To that end, we are looking to help car companies and battery manufacturers to develop their supply chains to support a ramp up in electric vehicle production and adapt to the changing geopolitical environment. During the year, we announced deals to help support the development of lithium and cobalt refineries in the UK and the US respectively.

On carbon emissions, we joined forces with US data company Palantir to build and launch the Agora platform, a GHG emissions tracking and reporting tool. This will initially focus on metals and minerals but will be rolled out to other commodities, helping companies understand, manage and share their supply chain emissions. Alongside this initiative, we continued to invest in building our capabilities and investments in carbon markets, to provide customers with a range of solutions to offset emissions. We are proud of our involvement in Delta Blue Carbon, the largest mangrove restoration project in the world where we are the anchor buyer of its carbon credits.

Nala Renewables, a 50:50 joint venture between Trafigura and fund management group IFM Investors pressed ahead with investments in solar power, onshore wind and battery storage to progress towards its 4GW renewable energy target. We have also made a string of early stage investments in companies involved in new energy technologies and continue to see hydrogen-derived fuels as one of the key commodities of the future.

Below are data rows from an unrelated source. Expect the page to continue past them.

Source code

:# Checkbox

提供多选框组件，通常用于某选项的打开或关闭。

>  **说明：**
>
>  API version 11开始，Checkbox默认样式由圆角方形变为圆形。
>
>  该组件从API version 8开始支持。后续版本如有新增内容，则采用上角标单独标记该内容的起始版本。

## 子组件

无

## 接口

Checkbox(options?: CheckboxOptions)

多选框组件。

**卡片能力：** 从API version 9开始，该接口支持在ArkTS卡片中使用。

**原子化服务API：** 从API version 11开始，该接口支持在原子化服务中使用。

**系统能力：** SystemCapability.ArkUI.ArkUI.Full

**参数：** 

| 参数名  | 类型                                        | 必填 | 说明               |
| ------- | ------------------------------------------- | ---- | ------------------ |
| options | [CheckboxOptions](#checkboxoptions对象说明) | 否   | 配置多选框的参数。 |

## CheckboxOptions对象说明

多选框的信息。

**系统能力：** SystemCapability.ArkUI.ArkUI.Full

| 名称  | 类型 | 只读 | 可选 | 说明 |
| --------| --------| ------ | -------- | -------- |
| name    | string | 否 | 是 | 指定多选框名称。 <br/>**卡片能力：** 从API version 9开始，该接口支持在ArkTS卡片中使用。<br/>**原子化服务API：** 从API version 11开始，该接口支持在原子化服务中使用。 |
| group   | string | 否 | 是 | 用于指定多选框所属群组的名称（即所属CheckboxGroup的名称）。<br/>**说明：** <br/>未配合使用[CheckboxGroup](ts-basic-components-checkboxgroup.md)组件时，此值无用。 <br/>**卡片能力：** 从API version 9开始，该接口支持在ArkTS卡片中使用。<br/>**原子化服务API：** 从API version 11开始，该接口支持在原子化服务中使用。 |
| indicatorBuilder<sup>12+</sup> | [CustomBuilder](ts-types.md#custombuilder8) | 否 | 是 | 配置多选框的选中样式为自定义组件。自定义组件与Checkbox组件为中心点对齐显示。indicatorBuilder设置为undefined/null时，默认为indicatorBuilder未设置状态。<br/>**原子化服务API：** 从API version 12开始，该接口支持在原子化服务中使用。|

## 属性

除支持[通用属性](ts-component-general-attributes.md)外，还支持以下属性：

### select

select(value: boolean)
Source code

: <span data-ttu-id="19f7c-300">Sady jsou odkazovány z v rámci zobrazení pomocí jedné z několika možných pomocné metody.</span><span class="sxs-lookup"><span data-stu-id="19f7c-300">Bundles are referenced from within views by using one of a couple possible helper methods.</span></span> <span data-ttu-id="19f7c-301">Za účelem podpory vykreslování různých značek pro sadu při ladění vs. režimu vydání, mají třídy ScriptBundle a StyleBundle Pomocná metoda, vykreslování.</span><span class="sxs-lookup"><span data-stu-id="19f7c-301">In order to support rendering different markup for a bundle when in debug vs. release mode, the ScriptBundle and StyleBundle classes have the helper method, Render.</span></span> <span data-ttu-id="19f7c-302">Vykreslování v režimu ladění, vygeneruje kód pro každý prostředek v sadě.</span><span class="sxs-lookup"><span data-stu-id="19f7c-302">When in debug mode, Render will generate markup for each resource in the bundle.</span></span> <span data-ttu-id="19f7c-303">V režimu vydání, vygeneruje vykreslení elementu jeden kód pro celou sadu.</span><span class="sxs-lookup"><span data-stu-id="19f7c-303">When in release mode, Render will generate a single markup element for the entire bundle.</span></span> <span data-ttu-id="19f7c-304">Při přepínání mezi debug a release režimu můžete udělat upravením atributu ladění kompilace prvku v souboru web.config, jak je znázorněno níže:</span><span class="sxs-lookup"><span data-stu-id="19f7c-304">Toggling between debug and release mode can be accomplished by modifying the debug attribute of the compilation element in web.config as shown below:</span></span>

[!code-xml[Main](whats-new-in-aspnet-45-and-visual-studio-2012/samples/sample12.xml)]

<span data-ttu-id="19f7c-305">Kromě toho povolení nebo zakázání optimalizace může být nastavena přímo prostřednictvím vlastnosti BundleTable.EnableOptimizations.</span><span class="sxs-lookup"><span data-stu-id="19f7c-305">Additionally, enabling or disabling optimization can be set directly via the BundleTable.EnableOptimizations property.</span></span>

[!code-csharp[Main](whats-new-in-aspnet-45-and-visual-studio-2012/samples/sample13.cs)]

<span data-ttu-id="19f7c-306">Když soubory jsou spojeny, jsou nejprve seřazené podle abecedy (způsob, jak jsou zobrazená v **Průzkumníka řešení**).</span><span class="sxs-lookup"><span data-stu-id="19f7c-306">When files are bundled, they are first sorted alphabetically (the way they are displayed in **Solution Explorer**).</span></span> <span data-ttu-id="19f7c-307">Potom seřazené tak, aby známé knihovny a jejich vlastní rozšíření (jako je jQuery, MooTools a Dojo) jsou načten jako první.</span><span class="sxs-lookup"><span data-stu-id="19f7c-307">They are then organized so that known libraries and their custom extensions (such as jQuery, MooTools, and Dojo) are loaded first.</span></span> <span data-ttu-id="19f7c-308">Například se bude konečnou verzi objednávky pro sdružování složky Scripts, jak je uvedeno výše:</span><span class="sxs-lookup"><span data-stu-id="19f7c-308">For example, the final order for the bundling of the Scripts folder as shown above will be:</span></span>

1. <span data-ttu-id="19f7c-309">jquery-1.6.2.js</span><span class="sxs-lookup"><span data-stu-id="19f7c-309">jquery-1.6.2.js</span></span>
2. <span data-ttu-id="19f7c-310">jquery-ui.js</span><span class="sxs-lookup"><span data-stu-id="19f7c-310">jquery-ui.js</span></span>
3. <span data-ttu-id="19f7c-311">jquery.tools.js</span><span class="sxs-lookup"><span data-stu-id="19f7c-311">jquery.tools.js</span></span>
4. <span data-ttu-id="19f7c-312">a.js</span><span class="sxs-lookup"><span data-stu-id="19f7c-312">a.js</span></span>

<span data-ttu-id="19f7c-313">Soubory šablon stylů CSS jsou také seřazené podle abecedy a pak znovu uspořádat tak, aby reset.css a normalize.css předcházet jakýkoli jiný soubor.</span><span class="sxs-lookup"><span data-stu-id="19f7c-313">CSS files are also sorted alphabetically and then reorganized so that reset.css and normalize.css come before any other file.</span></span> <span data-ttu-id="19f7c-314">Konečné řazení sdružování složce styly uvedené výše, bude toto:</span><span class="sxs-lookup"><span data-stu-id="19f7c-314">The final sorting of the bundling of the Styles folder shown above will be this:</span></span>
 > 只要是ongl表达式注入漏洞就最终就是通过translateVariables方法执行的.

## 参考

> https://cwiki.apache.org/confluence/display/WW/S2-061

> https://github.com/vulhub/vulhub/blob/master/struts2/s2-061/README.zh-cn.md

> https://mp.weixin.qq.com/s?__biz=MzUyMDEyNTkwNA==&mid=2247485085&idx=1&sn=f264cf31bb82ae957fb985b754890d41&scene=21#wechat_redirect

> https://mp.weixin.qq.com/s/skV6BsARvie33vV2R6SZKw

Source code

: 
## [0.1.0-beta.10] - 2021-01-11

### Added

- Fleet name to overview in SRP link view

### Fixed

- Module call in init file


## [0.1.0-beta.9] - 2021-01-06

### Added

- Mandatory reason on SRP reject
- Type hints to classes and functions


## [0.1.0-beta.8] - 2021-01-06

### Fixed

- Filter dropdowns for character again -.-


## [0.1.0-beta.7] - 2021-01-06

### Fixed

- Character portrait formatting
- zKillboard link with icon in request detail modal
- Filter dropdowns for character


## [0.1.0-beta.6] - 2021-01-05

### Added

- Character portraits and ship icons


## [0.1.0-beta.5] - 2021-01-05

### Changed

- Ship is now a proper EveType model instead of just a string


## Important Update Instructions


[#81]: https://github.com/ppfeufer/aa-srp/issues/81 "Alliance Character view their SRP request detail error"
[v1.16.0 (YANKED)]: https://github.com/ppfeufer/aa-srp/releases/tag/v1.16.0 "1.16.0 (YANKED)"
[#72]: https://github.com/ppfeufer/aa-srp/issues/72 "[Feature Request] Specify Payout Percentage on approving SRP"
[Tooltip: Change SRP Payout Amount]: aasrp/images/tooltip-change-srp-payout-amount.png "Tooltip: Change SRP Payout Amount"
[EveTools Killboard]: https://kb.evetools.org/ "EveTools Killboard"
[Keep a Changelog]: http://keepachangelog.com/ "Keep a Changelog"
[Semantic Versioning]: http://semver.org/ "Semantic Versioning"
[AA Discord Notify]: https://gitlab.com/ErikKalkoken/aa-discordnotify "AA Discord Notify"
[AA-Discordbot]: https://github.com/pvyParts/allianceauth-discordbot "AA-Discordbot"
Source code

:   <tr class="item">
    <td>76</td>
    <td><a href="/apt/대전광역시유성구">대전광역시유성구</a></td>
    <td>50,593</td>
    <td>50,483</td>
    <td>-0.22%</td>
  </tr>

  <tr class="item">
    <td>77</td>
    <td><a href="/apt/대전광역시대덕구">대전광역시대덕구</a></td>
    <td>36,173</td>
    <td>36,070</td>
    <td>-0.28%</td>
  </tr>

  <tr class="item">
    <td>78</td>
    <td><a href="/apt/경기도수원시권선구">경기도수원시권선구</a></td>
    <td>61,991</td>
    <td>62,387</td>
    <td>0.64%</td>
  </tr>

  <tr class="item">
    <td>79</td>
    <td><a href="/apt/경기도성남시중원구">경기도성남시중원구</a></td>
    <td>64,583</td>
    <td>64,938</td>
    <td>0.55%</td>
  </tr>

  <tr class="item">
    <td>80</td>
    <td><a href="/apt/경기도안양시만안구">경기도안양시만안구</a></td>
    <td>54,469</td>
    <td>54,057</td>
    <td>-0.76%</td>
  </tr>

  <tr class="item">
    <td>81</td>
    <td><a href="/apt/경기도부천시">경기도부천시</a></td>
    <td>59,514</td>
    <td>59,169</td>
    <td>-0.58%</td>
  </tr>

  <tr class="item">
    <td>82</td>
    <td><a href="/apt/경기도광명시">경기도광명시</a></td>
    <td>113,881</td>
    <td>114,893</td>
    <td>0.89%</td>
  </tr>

Looking ahead, we were delighted to be part of a consortium awarded the concession to refurbish and operate a near 1,300 km railway running from the Lobito port on the Atlantic coast of Angola to the border with the Democratic Republic of Congo. The Lobito Atlantic railway line will offer a western route to market for crucial energy transition metals that is safer and less congested or prone to delay than existing eastern and southern routes. Shifting freight from truck to rail will also significantly reduce greenhouse gas emissions. The project is expected to require a total investment of USD450 million over a 30-year concession agreement, including a USD170 million investment in new rolling stock.

We are also working towards a final investment decision on a project to build a one gigawatt renewable hydrogen production plant in Denmark, to provide zero-carbon fuel for trucks and other heavy transport vehicles.

From a personal perspective, I visited many of our operations over the past year, from Montevideo to Singapore and saw first-hand the hard work and dedication of our employees. It was especially exciting to see so many younger people developing their skills and progressing through the organisation, including through our graduate and apprenticeship programmes.

I would also like to thank our customers and suppliers for their ongoing support and our financial stakeholders for enabling our continued growth.

Whilst the new financial year has started well, we need to remain focused and vigilant in a period that is likely to be at least as challenging as 2022, with further market turbulence as the war in Ukraine continues and central banks lift interest rates to try and quell inflation. Trafigura is well positioned to continue to manage the challenges and supply the vital resources our customers need in the year ahead.